**Job item A:** Reproduce verbatim, from the notebook on aggregating regional and monthly statistics, the stretch from "## Import Necessary" through "warnings.filterwarnings('ignore')".
**Job item B:** Carry the notebook on aggregating regional and monthly statistics forward from the point at which it stops.

**Page extract:**
_ _ _
# Aggregate Regional and Monthly Statistics

This notebook aggregates statistics for both 1-D ($B_L$) and 2-D (joint $\text{SUBSAT}_\text{L}$-$\text{CAPE}_\text{L}$) binning schemes.

## Import Necessary Packages

In [1]:
import warnings
import numpy as np
import xarray as xr
from numba import jit
from datetime import datetime
warnings.filterwarnings('ignore')

## User-Defined Configurations

Define the user's name/email, specify the directory where the P-$B_L$ datasets are, and set the directory where the binned statistics datasets will be saved. Define regions of interest with their respective latitude/longitude bounds, and set binning parameters for $B_L$/$\mathrm{CAPE_L}$/$\mathrm{SUBSAT_L}$, along with the precipitation threhsold (in mm/day) distinguishing precipitating from non-precipitating regimes.
_ _ _
**Provided material:**
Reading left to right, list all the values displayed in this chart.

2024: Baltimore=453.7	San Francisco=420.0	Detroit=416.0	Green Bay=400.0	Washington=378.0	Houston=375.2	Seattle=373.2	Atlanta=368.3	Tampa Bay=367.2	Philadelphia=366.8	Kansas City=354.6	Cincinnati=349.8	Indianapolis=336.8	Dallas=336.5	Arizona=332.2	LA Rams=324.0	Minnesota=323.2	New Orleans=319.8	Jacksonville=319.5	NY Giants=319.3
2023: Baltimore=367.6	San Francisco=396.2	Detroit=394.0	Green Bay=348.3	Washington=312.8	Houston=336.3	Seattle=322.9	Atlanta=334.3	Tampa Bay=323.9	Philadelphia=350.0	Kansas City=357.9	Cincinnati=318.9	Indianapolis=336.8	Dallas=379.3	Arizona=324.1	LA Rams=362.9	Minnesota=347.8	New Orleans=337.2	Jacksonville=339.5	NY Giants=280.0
_ _ _
**Reply A:**
## Import Necessary Packages

In [1]:
import warnings
import numpy as np
import xarray as xr
from numba import jit
from datetime import datetime
warnings.filterwarnings('ignore')

**Reply B:**
In [2]:
AUTHOR     = 'Savannah L. Ferretti'
EMAIL      = 'savannah.ferretti@uci.edu'
FILEDIR    = '/global/cfs/cdirs/m4334/sferrett/monsoon-pod/data/processed'
SAVEDIR    = '/global/cfs/cdirs/m4334/sferrett/monsoon-pod/data/processed'
REGIONS    = {'Eastern Arabian Sea':{'latmin':9.,'latmax':19.5,'lonmin':64.,'lonmax':72.}, 
              'Central India':{'latmin':18.,'latmax':24.,'lonmin':76.,'lonmax':83.},
              'Central Bay of Bengal':{'latmin':9.,'latmax':14.5,'lonmin':86.5,'lonmax':90.},
              'Equatorial Indian Ocean':{'latmin':5.,'latmax':10.,'lonmin':62.,'lonmax':67.5},
              'Konkan Coast':{'latmin':15.,'latmax':19.5,'lonmin':69.,'lonmax':72.5}} 
BINPARAMS  = {'bl':{'min':-0.6,'max':0.1,'width':0.0025},
              'cape':{'min':-70.,'max':20.,'width':1.},
              'subsat':{'min':-20.,'max':70.,'width':1.}}
PRTHRESH   = 0.25

## Load $P$-$B_L$ Datasets

Load in all three P-$B_L$ datasets from `FILEDIR`.

In [7]:
def load(filename,filedir=FILEDIR):
    filepath = f'{filedir}/{filename}'
    ds = xr.open_dataset(filepath)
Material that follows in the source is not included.